On Planet Burch

christopher burch

If you are shooting for the Moon but find the path overly ciruitous, your luck might send you into the orbit of ‘Planet Burch’.

Its eponymous creator has propelled many a project into the stratosphere of global success using sound judgement and a good dose of old-fashioned intuition, exactly as frontier-breaking mavericks have done since times immemorial.

Christopher Burch is a fascinating study in what happens when style melds with substance: a debonair man with an unerring knack for identifying concepts that capture the zeitgeist to become world-class brands, incubated and funded by his Burch Creative Capital vehicle.

‘Creative’ is an operative word in Burch speak. His Forbes profile states, rather one-dimensionally, that he made his fortune in fashion and Burch himself, when asked whether he had more success with fashion or property, cites the former after a moment’s hesitation.

His second name is, to many, instantly recognisable for the iconic brand he co-founded with his former wife Tory but the man is much larger than this, or even the sum total of the brands he’s pioneered.

Like all creative people, he comes across as somewhat unconventional but unlike most, he is capable of self-deprecating humour.

The Burch portfolio of investments is an interesting ecosystem of companies that focus on anything from investment advice, to health care, to clean energy, to entertainment, to publishing, to social networking, to organic food and luxury bottled water, to a spade of innovative tech apps, to yes, you guessed it, design and fashion, and even a high end branded hotel group.

It is, in fact, a global universe of brands that runs the full gamut of contemporary culture and also includes that ultimate one person brand, Ellen de Generis, in the shape of her ED style label.

ED must have been a no-brainer for them both – she is already an iconic figure with a much admired personal taste and vision which, when properly packaged, could spawn a global empire; Burch is a savvy investor who maximised the potential of his former wife.

He speaks warmly of de Generis, “an amazing creative talent”, and here is the crux: there has to be chemistry between him and the individual(s) behind the project – to engender what he describes as ‘creative leverage’.

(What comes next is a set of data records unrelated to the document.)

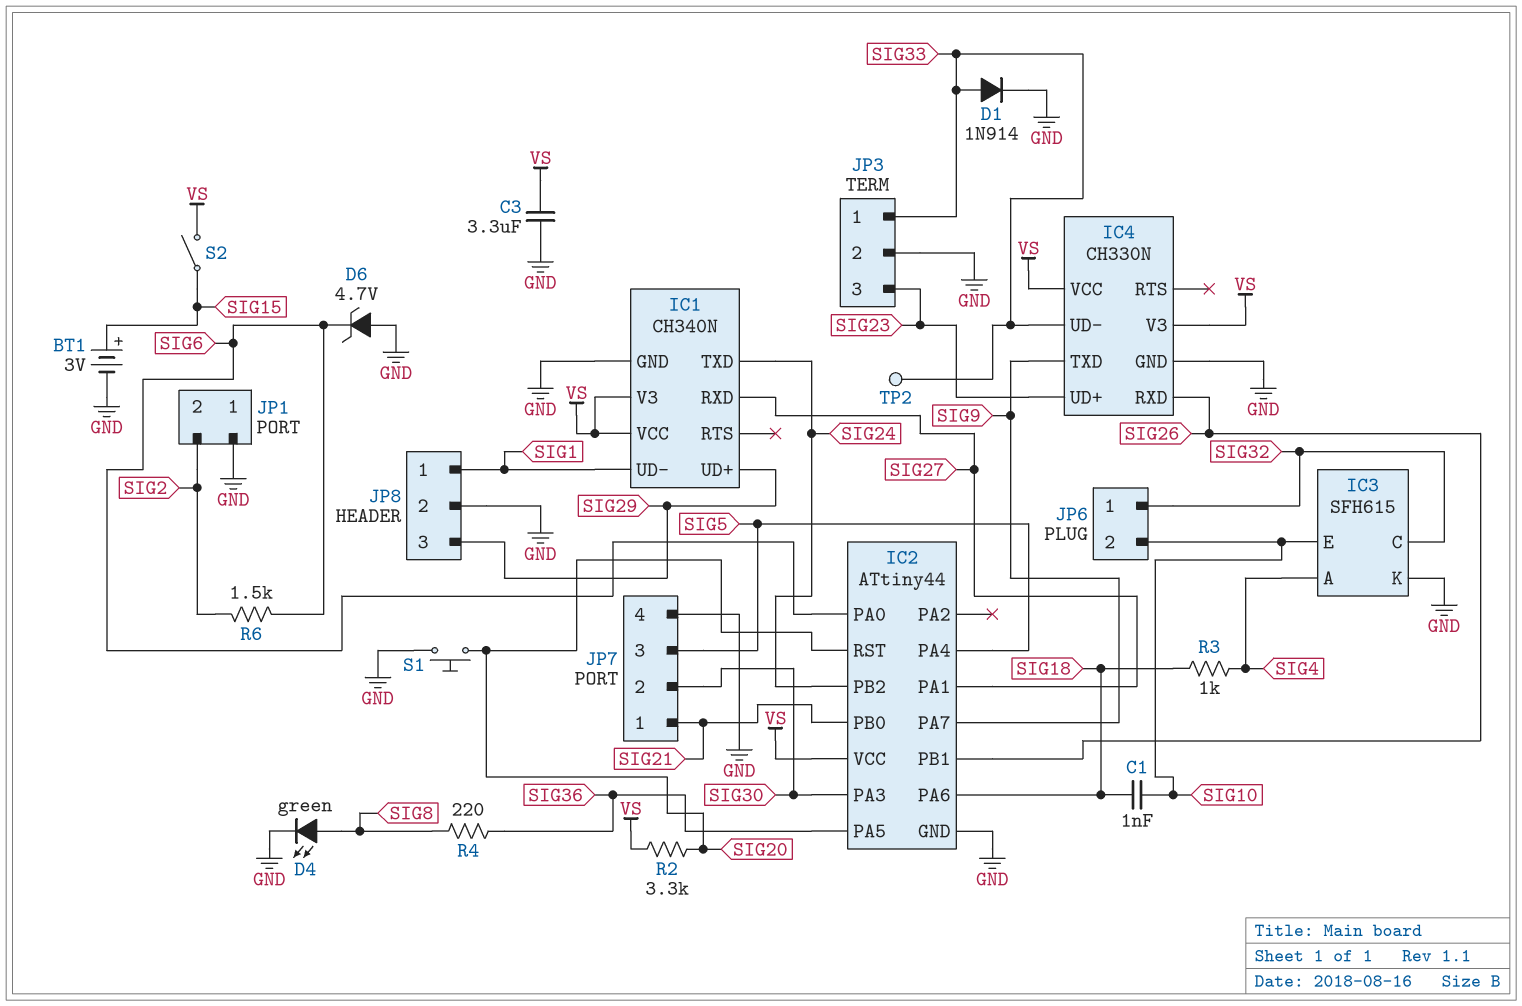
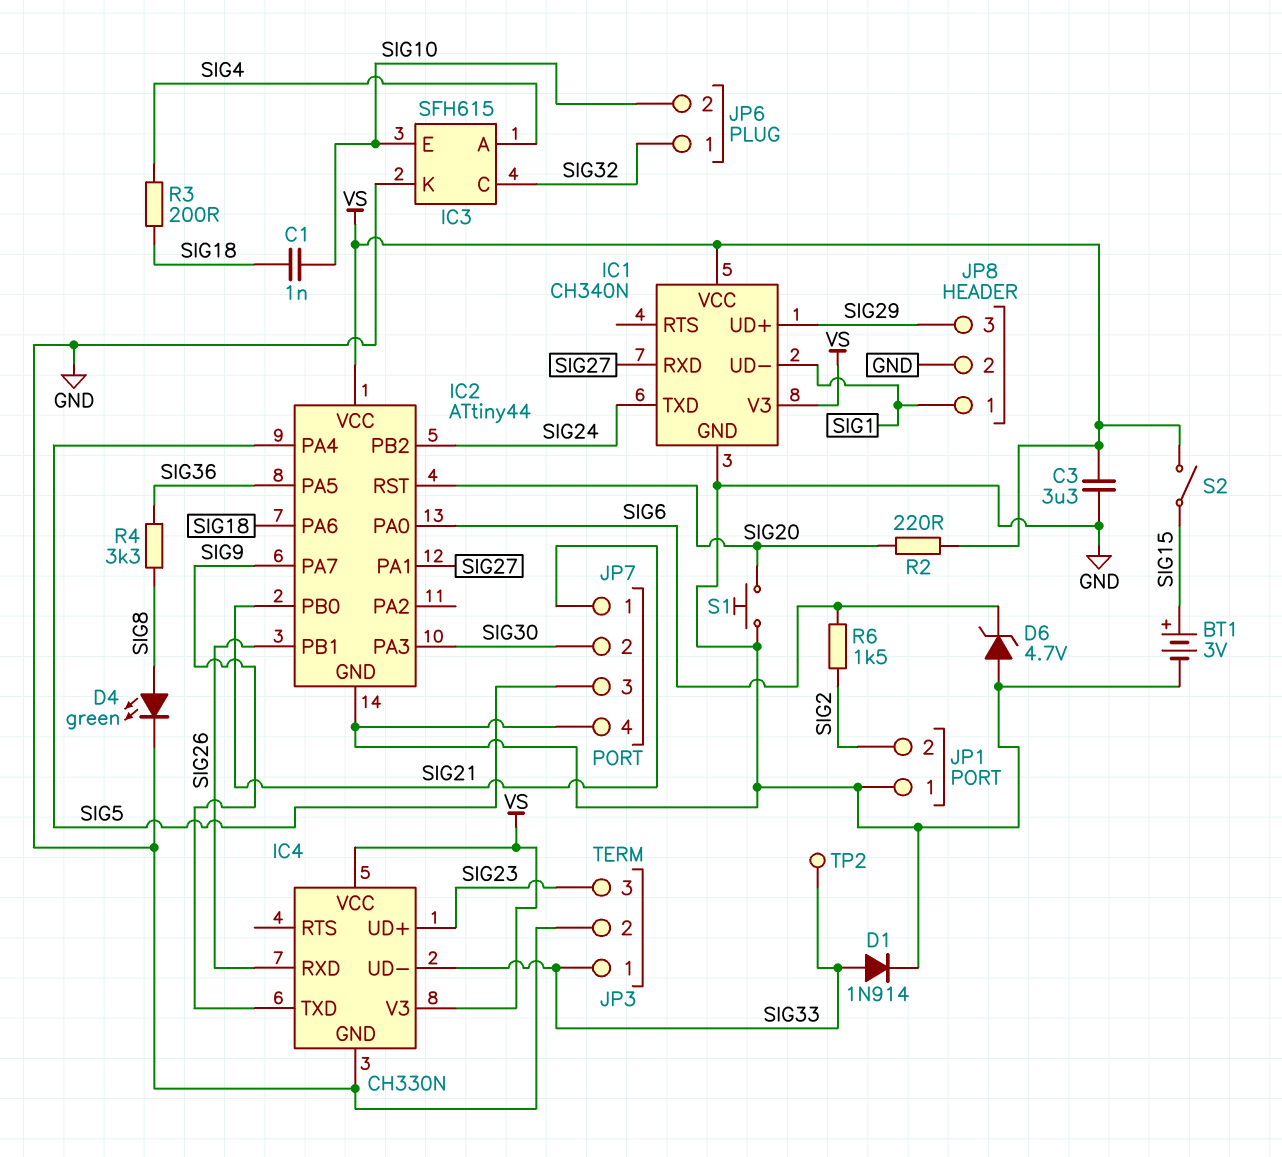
R2: 3.3k (SIG20, VS) -> 220 (SIG20, VS)
R3: 1k (SIG4, SIG18) -> 200 (SIG4, SIG18)
R4: 220 (SIG8, SIG36) -> 3.3k (SIG8, SIG36)

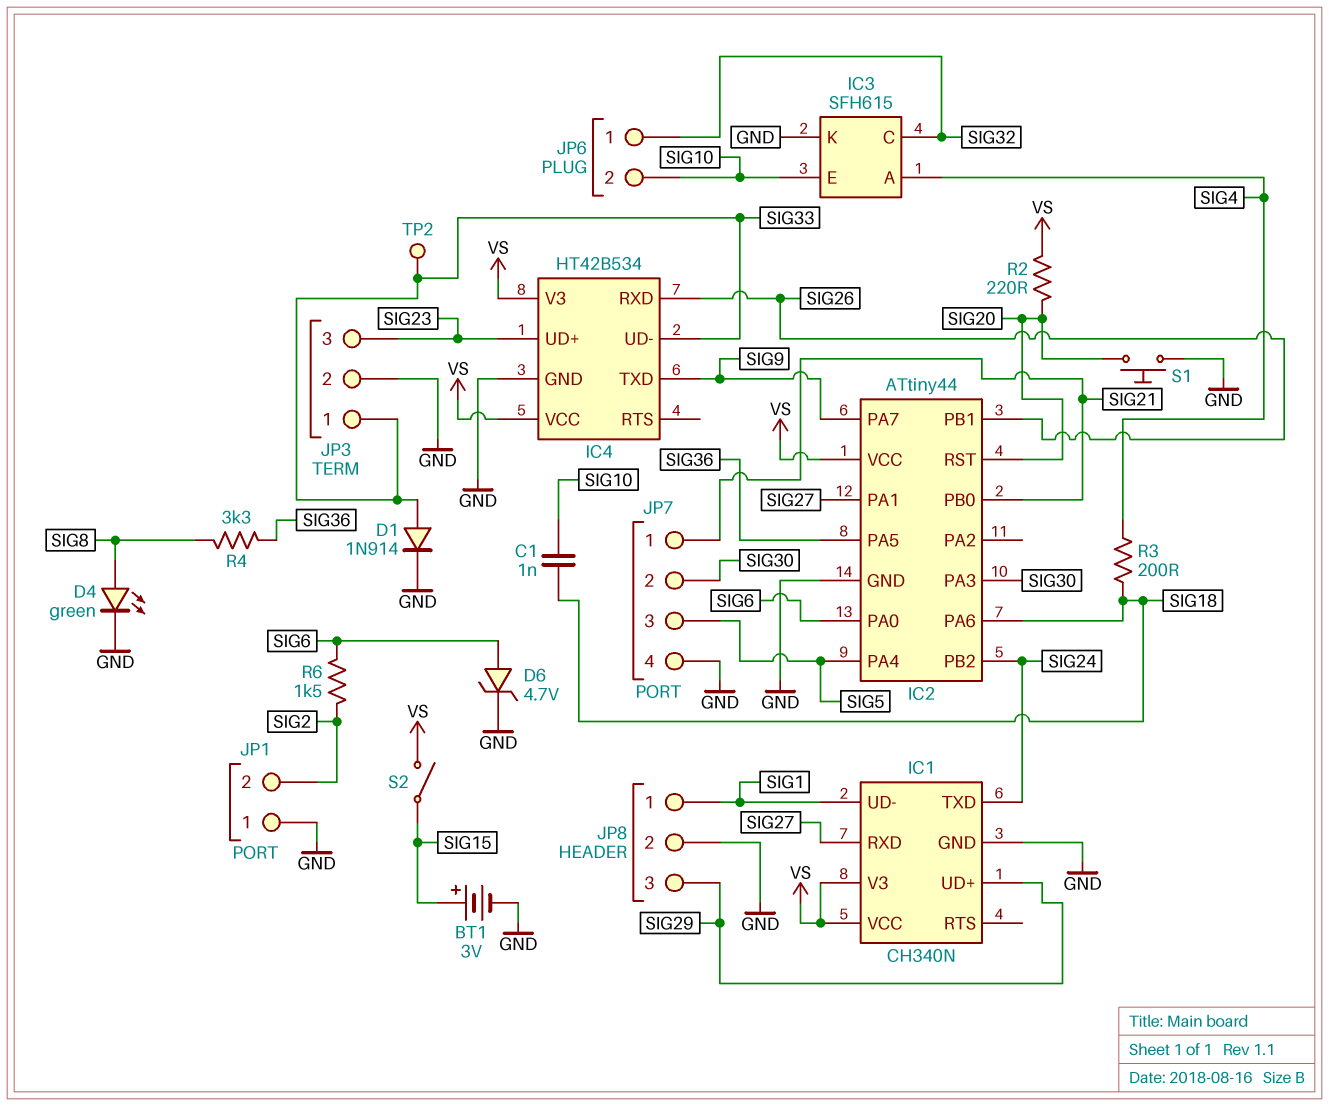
C3: 3.3uF (GND, VS) -> none
D6: zener 4.7V (A GND, K SIG6) -> zener 4.7V (A SIG6, K GND)
IC4: CH330N -> HT42B534

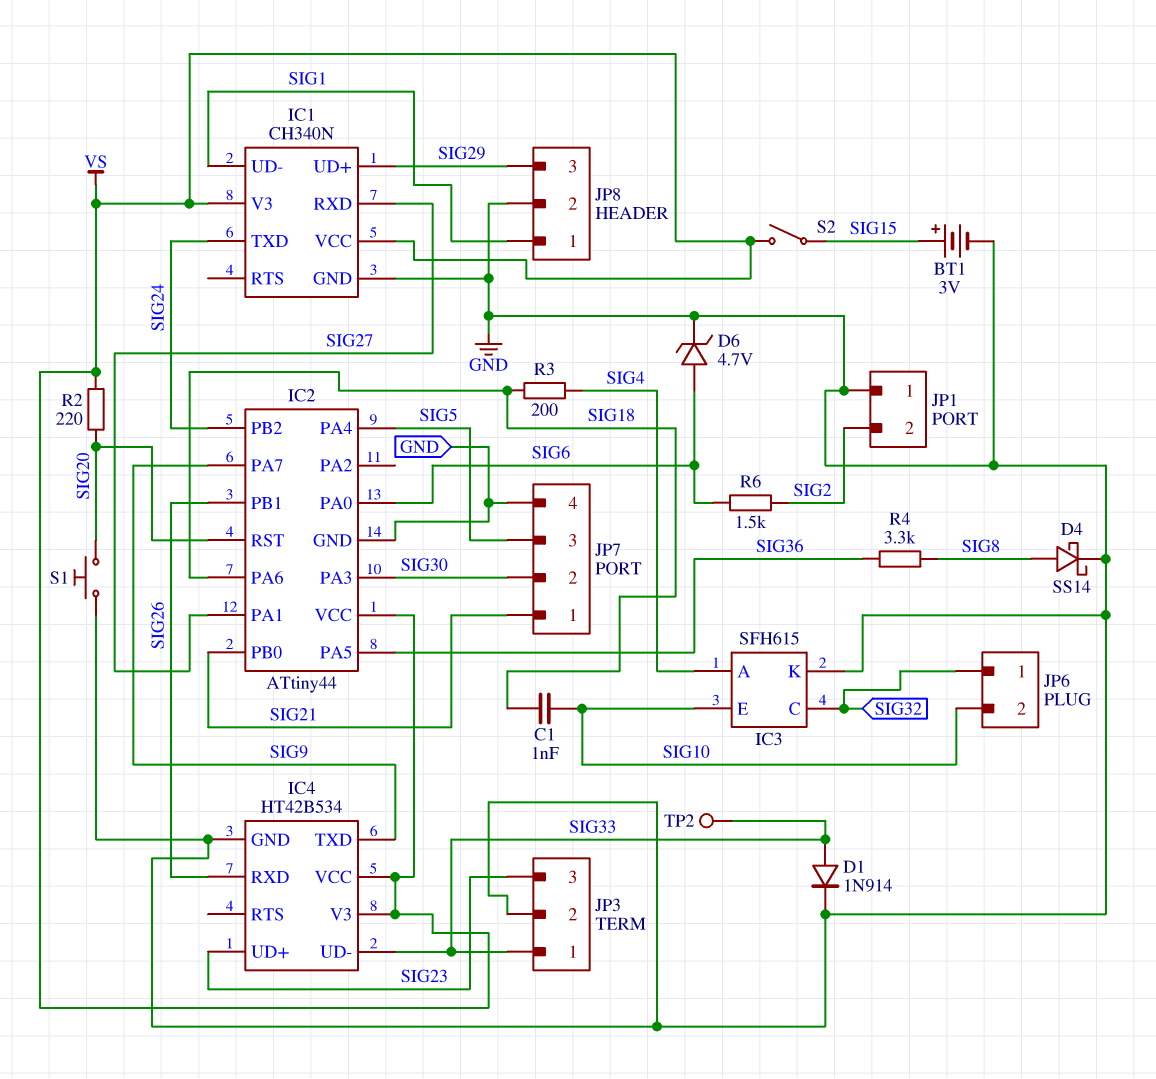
D4: LED green (A SIG8, K GND) -> schottky SS14 (A SIG8, K GND)

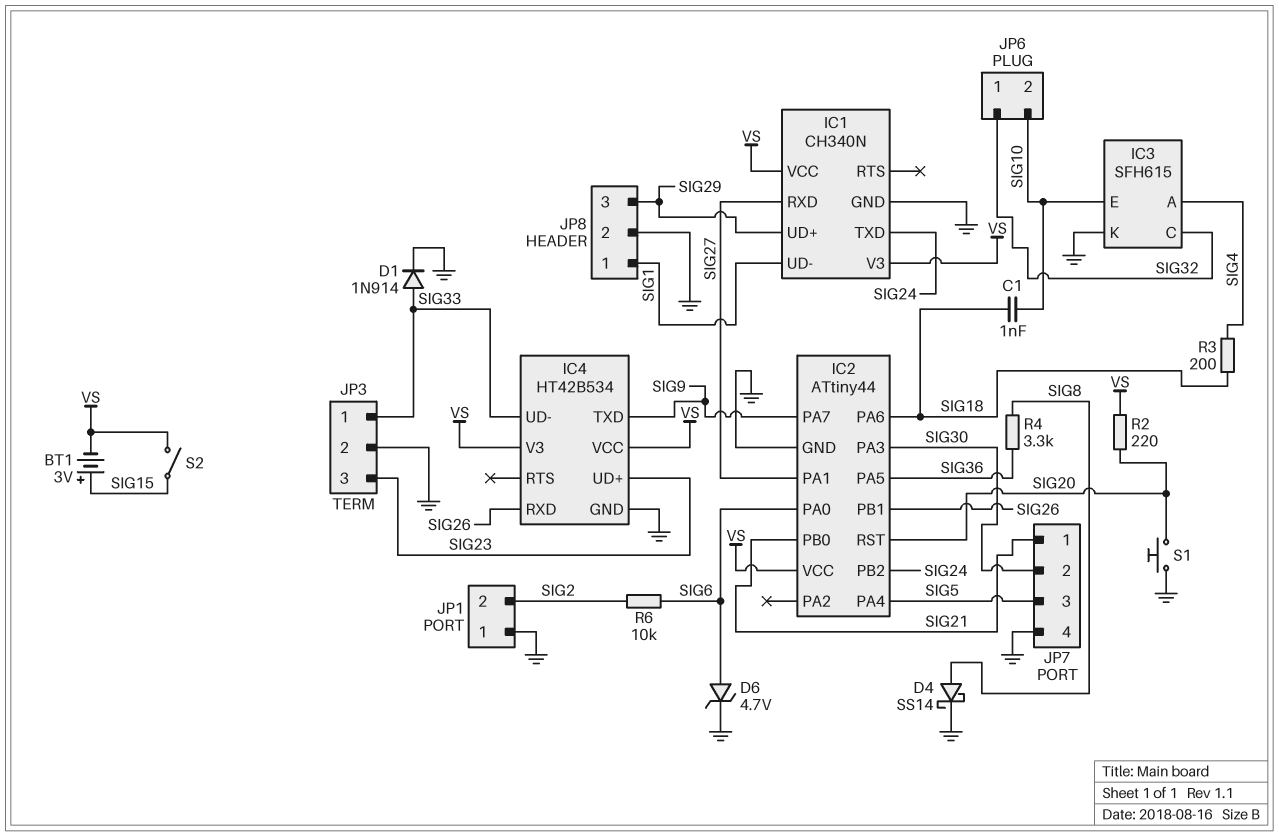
BT1: 3V (plus SIG15, minus GND) -> 3V (plus SIG15, minus VS)
R6: 1.5k (SIG2, SIG6) -> 10k (SIG2, SIG6)
TP2: test point (SIG33) -> none

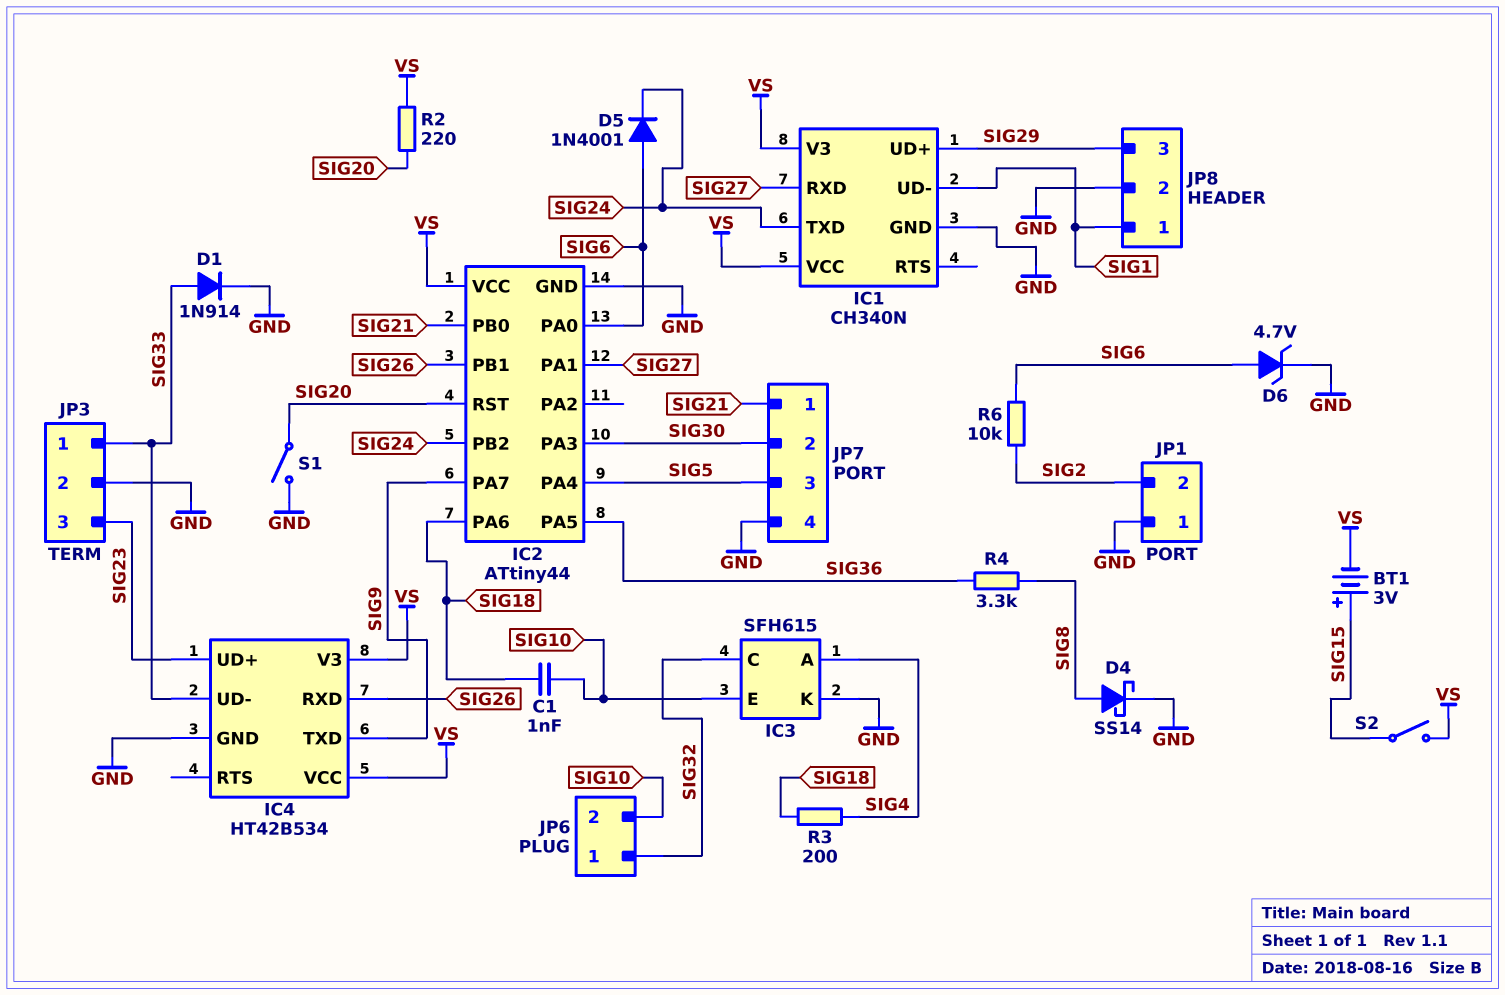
D5: none -> diode 1N4001 (A SIG6, K SIG24)
S1: button (GND, SIG20) -> switch (GND, SIG20)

Which is why, when pressed on the formula of success, he says he is good at analysing people –an entirely plausible assertion because, taking a great idea and transforming it into a disruptive force requires more than just number-crunching.

His Cocoon9 project a good case in point. A building model for the 21st century, it turns traditional living on its head by compressing all that a millennial is likely to need into one neat, environmentally friendly, pre-fabricated pod with seriously cool, à la Burch, credentials in the style and new tech stakes.

Having built, renovated, enhanced and launched countless properties, Burch is now focused on the Indonesian island of Sumba and the NIHIWATU resort there which he acquired together with South-Africa born hotelier James McBride in 2012. NIHIWATU has since been voted as the best hotel in the world but also represents an interesting exercise in philanthropy.

The hotel is a generous supporter of the Sumba Foundation, which does all the things a community-focused project does, i.e. improving the lot of the local population through a mix of jobs and medical facilities, alleviating poverty and building sustainable infrastructure, but with an important twist. While the hotel is ultra-luxurious, it is, Burch says, but a dot (with a tiny carbon footprint) on an island twice as large as Papua New Guinea.

Understanding the complex interplay between introducing the modern world to one that remains as primitive as it was hundreds of years ago, Burch keeps intervention – and help – proportionate.

For the ultimate “disrupter”, he takes care not to disturb the environment because a small tip of the scale reverses the effect of the ecological approach.

Using the philanthro-capitalist model that is well-established in parts of Africa, he has instilled in guests of the resort a culture of taking active interest in the wellbeing of the islanders. The impact on visitors, while not so easy to measure, is immediate and often greater than the impact on the islanders, says Burch.  Fostering the giver syndrome (of feeling good about something admirable you’ve accomplished) is something most philanthropic foundations aim for, but few achieve as spectacularly as Sumba does. The island’s rugged natural beauty, its inhabitants’ capsule lifestyle and resource-based economy, as well as the “Burch Touch” undoubtedly help.

Christopher Burch is also a major supporter of a very particular program at the NYU Langone medical center, called the Care Curriculum. The initiative places emphasis on the relationship between care professional and patient, an often overlooked component that promotes health and wellbeing, and educates physicians in “the art of providing medical care”.

Ultimately, Burch is someone who not only understands, but has the capacity and wherewithal to shape popular cultural perceptions and expectations  –  a formidable quality because,  creating and building “sexy” brands does not always guarantee success –  turning them into cultural references, integrated into the fabric of society, does.